Страшные рассказы о колбасе из отрытых трупов, слышанные на далекой родине, видимо, глубоко засели в памяти ее блудного сына.
— Стой, — говорит сержант, — этот мальчишка рассказывает занятные истории; позовите лейтенанта, ему будет интересно.
Лоллик повторяет свои воспоминания перед пришедшим офицером.
— Слышите? — говорит тот солдатам, ведь так складно врать мальчишка не может. Он еще слишком мал для пропаганды… следовательно…
— Следовательно, врет «Баффоне» и наслушавшиеся его дураки, — решает сержант.
«Баффоне» значит по-русски «усач». Это старинная кличка итальянского Фальстафа, хвастуна и враля, Героя позабытой уже кукольной комедии, «Петрушки» залитых солнцем площадей.

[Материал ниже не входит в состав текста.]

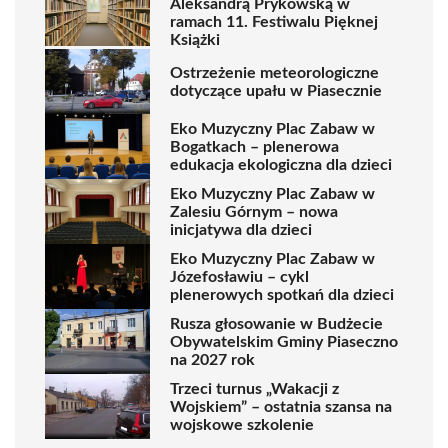
Aleksandrą Prykowską w
ramach 11. Festiwalu Pięknej
Książki
Ostrzeżenie meteorologiczne
dotyczące upału w Piasecznie
Eko Muzyczny Plac Zabaw w
Bogatkach – plenerowa
edukacja ekologiczna dla dzieci
Eko Muzyczny Plac Zabaw w
Zalesiu Górnym – nowa
inicjatywa dla dzieci
Eko Muzyczny Plac Zabaw w
Józefosławiu – cykl
plenerowych spotkań dla dzieci
Rusza głosowanie w Budżecie
Obywatelskim Gminy Piaseczno
na 2027 rok
Trzeci turnus „Wakacji z
Wojskiem” – ostatnia szansa na
wojskowe szkolenie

Теперь о ней вспомнили и приклеили ее к Сталину.
— Вот вам и разгадка того, почему эти люди скитаются здесь по пустырям и развалинам, а не возвращаются на родину, как наши из Германии.

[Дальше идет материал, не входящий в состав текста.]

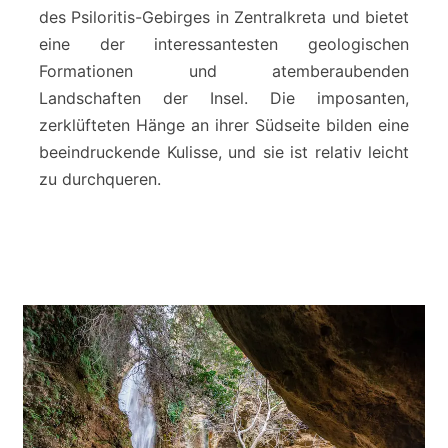
i
des Psiloritis-Gebirges in Zentralkreta und bietet
a
eine der interessantesten geologischen
-
Formationen und atemberaubenden
S
c
Landschaften der Insel. Die imposanten,
h
zerklüfteten Hänge an ihrer Südseite bilden eine
l
beeindruckende Kulisse, und sie ist relativ leicht
u
zu durchqueren.
c
h
t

— Мертвечина вряд-ли вкусна! Даже с пармезаном и оливами… Брр… — плюются жандармы.
Собеседование на русские темы длилось до ухода отряда. Лоллика оно обогатило. Пришлось даже сбегать домой за коробкой, чтобы сложить в нее непомещавшиеся в руках апельсины, шеколадкн, куски колбасы, початые банки консервов… Вероятно, и его слушатели несколько обогатили правдой свои представления о стране, где жизнь так свободна и прекрасна.
Наутро мы облегченно вздохнули. Радио прохрипело о победе католиков.
— Пронесло на этот раз мимо! Еще поживем.
Но обрывки плакатов со столь знакомыми нам усами висели еще долго и злобно шуршали по ночам.
— Это «горячо любимая родина» нас с тобою зовет, — говорил тогда мне Савилов. — Слышишь ее?
Я слышал и, наслушавшись шорохов спал сторожко и тревожно.
Куда уйти от них? Где скрыться от ее «призывов»?
Счастливый день, когда шорохи оборванных плакатов и другие более основательные причины перестали треножить сны большинства обитателей Ширяевки, пришел под осень.
На пустырь, как и весной, покачиваясь в рытвинах, въехали два грузовика и слободчане устремились к ним, таща чемоданы, сумки и ящики…
— Кто в Венецуэлу — на первый, а в Аргентину на второй! — пытался установить порядок кто-то, незабывший еще немецкого «орднунга».